Die Umfrageergebnisse zeigten aber auch, dass es zahlreiche gegenteilige Beispiele gebe. Das Risiko, dass eine erfolgreiche Fortführung scheitere, sei in diesen Fällen besonders hoch. Als größte Hindernisse im Übergabeprozess nennen die Unternehmen den Fachkräftemangel, aber auch Bürokratie und Krisen bremsten die Nachfolge aus. Der IHK-Umfrage zufolge schätzen bereits heute gut vier von fünf Teilnehmenden, die einen Verkauf anstreben, die Suche nach einer Käuferin oder einem Käufer als problematisch ein. Die Ergebnisse legten auch nahe, dass die Suche nach einer externen Nachfolgelösung zunehmend schwieriger werde und hiervon in besonderem Maße kleinere Unternehmen betroffen seien. „Umso wichtiger ist es für diejenigen, die einen Verkauf als potenzielle Exit-Variante anstreben oder anstreben müssen, frühzeitig mit den Übergabeplanungen zu starten“, betont die IHK-Hauptgeschäftsführerin.
Darüber hinaus beeinflussten die Rahmenbedingungen das Tempo der Nachfolgeregelung in unterschiedlicher Intensität und in Abhängigkeit von der Betriebsgröße. Pigerl-Radtke: „Je kleiner die Betriebe sind, desto belastender werden die bürokratischen Regelungen empfunden. Um den Generationenwechsel in den Unternehmen zu unterstützen, sind Politik und Verwaltung gefordert, bürokratische Hemmnisse zu identifizieren, abzubauen und Maßnahmen zu ergreifen, die die negativen Auswirkungen von Fachkräftemangel und Krisen abfedern.“ Die IHK sieht sich nach Worten ihrer Hauptgeschäftsführerin Pigerl-Radtke in der Pflicht, den Generationenwechsel in ostwestfälischen Betrieben zu unterstützen.

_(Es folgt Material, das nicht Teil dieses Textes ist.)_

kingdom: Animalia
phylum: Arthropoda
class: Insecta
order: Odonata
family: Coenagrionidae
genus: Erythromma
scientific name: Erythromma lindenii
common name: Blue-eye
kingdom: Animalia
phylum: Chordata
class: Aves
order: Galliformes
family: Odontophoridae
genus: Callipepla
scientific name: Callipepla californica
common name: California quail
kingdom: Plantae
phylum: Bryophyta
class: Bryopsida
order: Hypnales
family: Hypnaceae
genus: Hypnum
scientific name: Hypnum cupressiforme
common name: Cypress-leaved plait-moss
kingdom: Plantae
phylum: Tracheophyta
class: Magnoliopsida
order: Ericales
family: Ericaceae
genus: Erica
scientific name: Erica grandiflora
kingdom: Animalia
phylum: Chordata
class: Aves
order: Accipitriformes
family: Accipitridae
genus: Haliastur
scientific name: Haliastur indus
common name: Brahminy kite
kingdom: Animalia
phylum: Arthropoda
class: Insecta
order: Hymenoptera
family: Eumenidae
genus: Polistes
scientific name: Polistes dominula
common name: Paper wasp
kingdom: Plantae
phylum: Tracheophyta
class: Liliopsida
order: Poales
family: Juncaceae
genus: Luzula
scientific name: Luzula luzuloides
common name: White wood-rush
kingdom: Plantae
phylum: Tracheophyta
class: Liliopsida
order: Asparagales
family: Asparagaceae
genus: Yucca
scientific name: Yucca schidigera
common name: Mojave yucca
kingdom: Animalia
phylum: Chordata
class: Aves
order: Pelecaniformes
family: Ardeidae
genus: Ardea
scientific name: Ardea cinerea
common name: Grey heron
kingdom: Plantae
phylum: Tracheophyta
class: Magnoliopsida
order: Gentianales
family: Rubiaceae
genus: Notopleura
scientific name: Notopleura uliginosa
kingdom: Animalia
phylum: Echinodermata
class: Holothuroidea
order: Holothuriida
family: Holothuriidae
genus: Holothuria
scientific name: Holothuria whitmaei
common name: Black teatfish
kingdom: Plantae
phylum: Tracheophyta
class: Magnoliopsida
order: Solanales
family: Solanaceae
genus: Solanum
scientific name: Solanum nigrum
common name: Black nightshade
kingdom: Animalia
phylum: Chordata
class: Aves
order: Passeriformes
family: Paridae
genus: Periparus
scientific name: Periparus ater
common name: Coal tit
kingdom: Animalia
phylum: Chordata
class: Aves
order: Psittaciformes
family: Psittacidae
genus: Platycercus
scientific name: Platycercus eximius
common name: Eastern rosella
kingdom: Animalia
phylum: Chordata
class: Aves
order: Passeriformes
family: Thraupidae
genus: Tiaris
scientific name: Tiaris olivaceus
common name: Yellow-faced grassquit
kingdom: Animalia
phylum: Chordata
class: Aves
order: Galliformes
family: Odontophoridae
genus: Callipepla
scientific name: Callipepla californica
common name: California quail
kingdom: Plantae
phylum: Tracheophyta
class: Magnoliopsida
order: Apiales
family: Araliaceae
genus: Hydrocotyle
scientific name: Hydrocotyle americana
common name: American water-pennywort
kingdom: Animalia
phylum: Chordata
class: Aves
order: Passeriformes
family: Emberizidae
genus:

Deshalb biete die IHK ein umfassendes Servicepaket dafür an.
Bei der Art der Übernahme sei die Nachfolge innerhalb der Familie noch immer die bei weitem beliebteste Übergabevariante. „Ein Drittel strebt diese Form der Nachfolge an“, unterstreicht Mikulsky. Allerdings seien die familieninternen Übergaben zahlenmäßig rückläufig und der Druck nehme zu, eine externe Lösung zu finden. Es sei ohnehin problematisch einen Nachfolger beziehungsweise Käufer zu finden, denn den demografisch bedingt steigenden Übergaben stünden in den kommenden Jahren Nachfolger aus geburtenschwächeren Jahrgängen gegenüber. „Es droht ein Engpass“, so Mikulsky.
An zweiter Stelle der Übernahmeart liege mit einem Fünftel der Nennungen der Verkauf des Betriebes an ein anderes Unternehmen, gefolgt von der Übernahme durch eine externe Person (15 Prozent). Überdurchschnittlich häufig würden Übernahmen in der Industrie (38 Prozent) und im Handel (32 Prozent) angestrebt. Im Dienstleistungssektor treffe das lediglich auf jede vierte Nachfolge zu. „Die Suche nach einer externen Nachfolge erfordert Geduld“, berichtet Mikulsky, denn 33 Prozent sähen diese Suche als sehr schwierig an und 51 Prozent als eher schwierig.
An der IHK-Umfrage beteiligten sich gut 460 im Handelsregister eingetragene Gewerbetriebe aus den Bereichen Industrie, Handel und Dienstleistungen mit Hauptsitz in Ostwestfalen. Im Mittelpunkt der Befragung standen Inhaberinnen und Inhaber ab dem 50. Lebensjahr.